- **Task goal**
Up to and including the line that contains "37: (114, 12, 0.93)", return every line from the start of the data, unchanged.

- **Task material**
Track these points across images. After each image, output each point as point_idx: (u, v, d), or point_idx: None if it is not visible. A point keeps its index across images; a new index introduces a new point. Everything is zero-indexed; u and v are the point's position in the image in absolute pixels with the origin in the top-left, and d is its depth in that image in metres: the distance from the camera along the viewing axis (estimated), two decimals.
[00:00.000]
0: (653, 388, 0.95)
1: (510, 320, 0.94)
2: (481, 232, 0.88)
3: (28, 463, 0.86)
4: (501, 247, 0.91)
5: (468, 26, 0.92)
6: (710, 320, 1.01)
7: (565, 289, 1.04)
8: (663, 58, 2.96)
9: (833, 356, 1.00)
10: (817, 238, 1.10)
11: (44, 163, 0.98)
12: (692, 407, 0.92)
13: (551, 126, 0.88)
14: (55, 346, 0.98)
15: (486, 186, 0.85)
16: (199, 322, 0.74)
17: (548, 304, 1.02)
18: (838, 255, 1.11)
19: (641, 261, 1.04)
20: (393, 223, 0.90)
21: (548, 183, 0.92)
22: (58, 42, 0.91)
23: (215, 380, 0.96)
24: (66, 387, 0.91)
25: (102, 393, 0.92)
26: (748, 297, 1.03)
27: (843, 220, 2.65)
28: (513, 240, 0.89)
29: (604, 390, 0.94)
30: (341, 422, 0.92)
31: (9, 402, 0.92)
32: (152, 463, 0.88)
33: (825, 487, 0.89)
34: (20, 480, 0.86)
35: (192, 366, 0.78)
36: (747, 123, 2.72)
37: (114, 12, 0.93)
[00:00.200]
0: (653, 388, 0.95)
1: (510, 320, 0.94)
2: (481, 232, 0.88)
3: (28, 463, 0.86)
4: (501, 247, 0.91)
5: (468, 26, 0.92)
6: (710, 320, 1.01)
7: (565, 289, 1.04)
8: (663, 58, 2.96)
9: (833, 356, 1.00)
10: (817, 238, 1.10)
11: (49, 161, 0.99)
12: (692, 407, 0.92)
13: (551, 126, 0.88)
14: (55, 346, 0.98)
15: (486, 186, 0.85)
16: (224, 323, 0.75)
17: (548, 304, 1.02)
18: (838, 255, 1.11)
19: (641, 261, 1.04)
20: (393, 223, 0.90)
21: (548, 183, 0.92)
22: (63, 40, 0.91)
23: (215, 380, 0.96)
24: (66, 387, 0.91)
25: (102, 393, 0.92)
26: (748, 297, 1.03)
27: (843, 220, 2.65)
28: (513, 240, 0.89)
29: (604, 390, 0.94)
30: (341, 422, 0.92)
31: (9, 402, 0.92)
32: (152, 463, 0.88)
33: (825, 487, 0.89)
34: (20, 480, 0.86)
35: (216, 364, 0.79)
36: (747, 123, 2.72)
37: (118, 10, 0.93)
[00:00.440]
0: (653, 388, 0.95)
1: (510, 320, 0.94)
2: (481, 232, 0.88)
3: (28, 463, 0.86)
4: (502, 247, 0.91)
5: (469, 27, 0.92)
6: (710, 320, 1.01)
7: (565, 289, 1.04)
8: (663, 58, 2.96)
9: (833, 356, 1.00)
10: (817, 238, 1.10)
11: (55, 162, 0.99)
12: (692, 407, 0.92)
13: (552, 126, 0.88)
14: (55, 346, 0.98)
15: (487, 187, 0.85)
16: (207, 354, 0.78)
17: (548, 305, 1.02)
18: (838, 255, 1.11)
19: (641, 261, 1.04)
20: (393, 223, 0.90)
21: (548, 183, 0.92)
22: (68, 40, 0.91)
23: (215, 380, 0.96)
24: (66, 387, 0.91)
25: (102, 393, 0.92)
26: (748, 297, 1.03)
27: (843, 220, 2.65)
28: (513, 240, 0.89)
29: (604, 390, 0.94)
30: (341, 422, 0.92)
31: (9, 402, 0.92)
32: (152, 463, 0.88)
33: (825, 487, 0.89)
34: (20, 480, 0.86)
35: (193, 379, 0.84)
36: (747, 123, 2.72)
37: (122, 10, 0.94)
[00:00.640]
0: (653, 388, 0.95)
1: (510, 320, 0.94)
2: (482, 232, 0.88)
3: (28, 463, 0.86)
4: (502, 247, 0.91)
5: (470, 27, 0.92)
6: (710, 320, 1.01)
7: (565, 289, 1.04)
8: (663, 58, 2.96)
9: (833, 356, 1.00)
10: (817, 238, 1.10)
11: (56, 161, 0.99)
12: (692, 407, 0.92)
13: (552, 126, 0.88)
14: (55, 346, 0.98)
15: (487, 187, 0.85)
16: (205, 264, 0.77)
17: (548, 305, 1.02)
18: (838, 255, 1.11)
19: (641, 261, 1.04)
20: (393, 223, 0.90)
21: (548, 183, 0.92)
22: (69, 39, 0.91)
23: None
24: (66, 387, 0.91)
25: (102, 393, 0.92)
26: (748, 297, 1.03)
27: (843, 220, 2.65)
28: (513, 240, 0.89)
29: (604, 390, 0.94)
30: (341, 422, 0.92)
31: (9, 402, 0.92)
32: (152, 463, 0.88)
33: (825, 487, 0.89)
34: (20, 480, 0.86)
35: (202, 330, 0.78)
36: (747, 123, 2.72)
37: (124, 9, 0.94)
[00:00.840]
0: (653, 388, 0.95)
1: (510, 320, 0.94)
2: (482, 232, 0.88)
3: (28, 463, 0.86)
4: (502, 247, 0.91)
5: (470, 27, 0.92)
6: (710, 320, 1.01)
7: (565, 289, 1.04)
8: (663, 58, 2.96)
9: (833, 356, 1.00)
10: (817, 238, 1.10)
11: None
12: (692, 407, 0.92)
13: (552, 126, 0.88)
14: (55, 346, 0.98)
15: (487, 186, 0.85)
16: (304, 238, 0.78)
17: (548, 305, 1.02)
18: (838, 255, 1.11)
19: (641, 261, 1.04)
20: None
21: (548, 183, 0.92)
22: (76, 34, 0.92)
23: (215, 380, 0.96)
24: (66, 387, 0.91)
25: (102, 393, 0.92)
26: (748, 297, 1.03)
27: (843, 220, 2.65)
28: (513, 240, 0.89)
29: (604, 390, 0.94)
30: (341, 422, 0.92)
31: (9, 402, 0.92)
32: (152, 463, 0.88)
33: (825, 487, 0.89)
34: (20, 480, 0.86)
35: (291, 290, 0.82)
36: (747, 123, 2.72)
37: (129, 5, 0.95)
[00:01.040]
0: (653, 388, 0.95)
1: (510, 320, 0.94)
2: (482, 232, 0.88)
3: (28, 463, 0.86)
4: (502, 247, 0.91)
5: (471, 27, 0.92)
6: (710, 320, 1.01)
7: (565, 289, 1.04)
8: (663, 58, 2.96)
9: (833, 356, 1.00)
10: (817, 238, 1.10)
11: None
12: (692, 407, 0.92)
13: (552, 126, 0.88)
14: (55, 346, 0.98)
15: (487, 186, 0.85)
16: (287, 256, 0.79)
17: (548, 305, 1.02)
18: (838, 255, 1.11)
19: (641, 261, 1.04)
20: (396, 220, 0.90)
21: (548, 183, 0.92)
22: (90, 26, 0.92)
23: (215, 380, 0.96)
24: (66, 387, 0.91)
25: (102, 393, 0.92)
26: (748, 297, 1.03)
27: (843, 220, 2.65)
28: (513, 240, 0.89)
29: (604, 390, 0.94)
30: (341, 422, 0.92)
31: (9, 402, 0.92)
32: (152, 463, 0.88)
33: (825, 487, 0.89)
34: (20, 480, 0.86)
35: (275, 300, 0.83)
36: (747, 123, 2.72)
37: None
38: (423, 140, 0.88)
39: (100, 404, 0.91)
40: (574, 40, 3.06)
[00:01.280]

- **Result for this task**
Track these points across images. After each image, output each point as point_idx: (u, v, d), or point_idx: None if it is not visible. A point keeps its index across images; a new index introduces a new point. Everything is zero-indexed; u and v are the point's position in the image in absolute pixels with the origin in the top-left, and d is its depth in that image in metres: the distance from the camera along the viewing axis (estimated), two decimals.
[00:00.000]
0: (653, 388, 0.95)
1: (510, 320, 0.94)
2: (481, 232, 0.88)
3: (28, 463, 0.86)
4: (501, 247, 0.91)
5: (468, 26, 0.92)
6: (710, 320, 1.01)
7: (565, 289, 1.04)
8: (663, 58, 2.96)
9: (833, 356, 1.00)
10: (817, 238, 1.10)
11: (44, 163, 0.98)
12: (692, 407, 0.92)
13: (551, 126, 0.88)
14: (55, 346, 0.98)
15: (486, 186, 0.85)
16: (199, 322, 0.74)
17: (548, 304, 1.02)
18: (838, 255, 1.11)
19: (641, 261, 1.04)
20: (393, 223, 0.90)
21: (548, 183, 0.92)
22: (58, 42, 0.91)
23: (215, 380, 0.96)
24: (66, 387, 0.91)
25: (102, 393, 0.92)
26: (748, 297, 1.03)
27: (843, 220, 2.65)
28: (513, 240, 0.89)
29: (604, 390, 0.94)
30: (341, 422, 0.92)
31: (9, 402, 0.92)
32: (152, 463, 0.88)
33: (825, 487, 0.89)
34: (20, 480, 0.86)
35: (192, 366, 0.78)
36: (747, 123, 2.72)
37: (114, 12, 0.93)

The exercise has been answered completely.